Infusing new blood
Q: In appointing a new Supreme Court Justice to replace John Paul Stevens, President Obama was seeking someone who could provide intellectual and personal leadership of the liberal block. His gamble in nominating Elena Kagan is bringing in someone from outside the 'priesthood' of appeals-court judges. What are the advantages and disadvantages of selecting a leader with non-traditional qualifications?
President Obama wants to be an agent of change - and whenever any organization (be it public or private sector) is in the midst of a transformational period, it makes sense to infuse that organization with new blood. That's not just because a leader from outside the traditional ranks brings fresh perspectives and new insights; it's also because of what the choice of an outsider says to the organization's stakeholders.
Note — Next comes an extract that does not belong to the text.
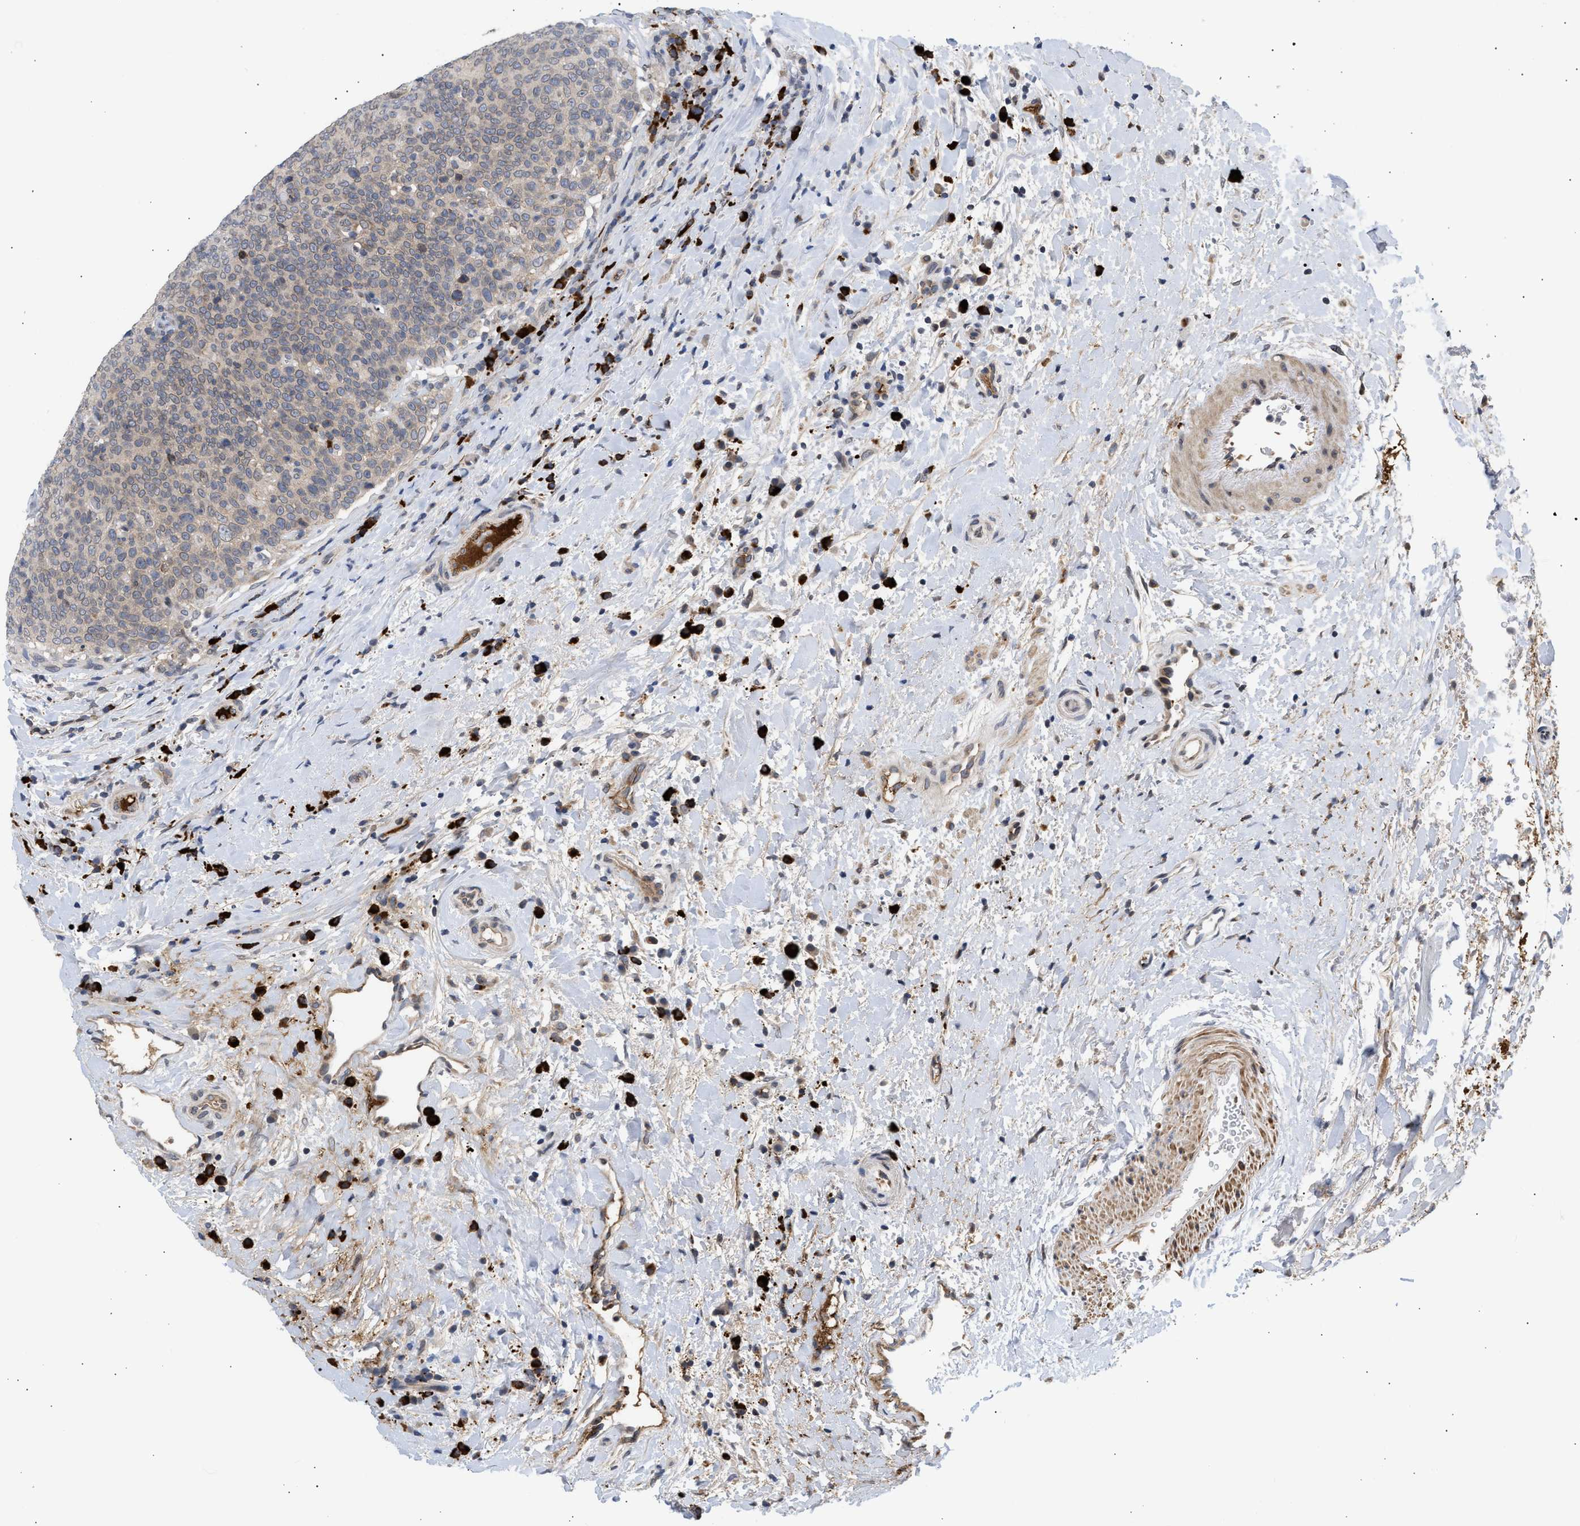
{"staining": {"intensity": "weak", "quantity": ">75%", "location": "cytoplasmic/membranous,nuclear"}, "tissue": "head and neck cancer", "cell_type": "Tumor cells", "image_type": "cancer", "snomed": [{"axis": "morphology", "description": "Squamous cell carcinoma, NOS"}, {"axis": "morphology", "description": "Squamous cell carcinoma, metastatic, NOS"}, {"axis": "topography", "description": "Lymph node"}, {"axis": "topography", "description": "Head-Neck"}], "caption": "Head and neck cancer was stained to show a protein in brown. There is low levels of weak cytoplasmic/membranous and nuclear staining in approximately >75% of tumor cells.", "gene": "NUP62", "patient": {"sex": "male", "age": 62}}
Consider the recent selection of former Dupont CEO and banking-outsider Chad Holliday, Jr. as Bank of America's new board Chairman. That move - which comes fresh on the heels of naming Brian Moynihan, a well-entrenched insider, as the bank's new CEO - sent messages that many financial institutions are trying to articulate these days: that a new day has dawned, that business as usual is a thing of the past, and that a bright and exciting future lies ahead.
In nominating appellate court outsider Elena Kagan, President Obama is essentially sending the same message; that we as a people have embarked on an era where sound judgment supersedes holding the title of "judge" when it comes to serving on the highest court in our land.
Of course, good judgment is a subjective quality - and any Senator that might disagree with Solicitor General Kagan's views will likely leverage any perceived lack of experience (the key vulnerability of an "outsider") into a powerful talking point during the confirmation process.
Many Americans see the Supreme Court as a stabilizing force in our Democracy and don't want judges legislating from the bench. If those opposed to her nomination can succeed in painting Ms. Kagan as unprepared for the tremendous responsibility she may soon assume, then the president's choice of a nominee without the traditional pedigree may turn out to be politically costly.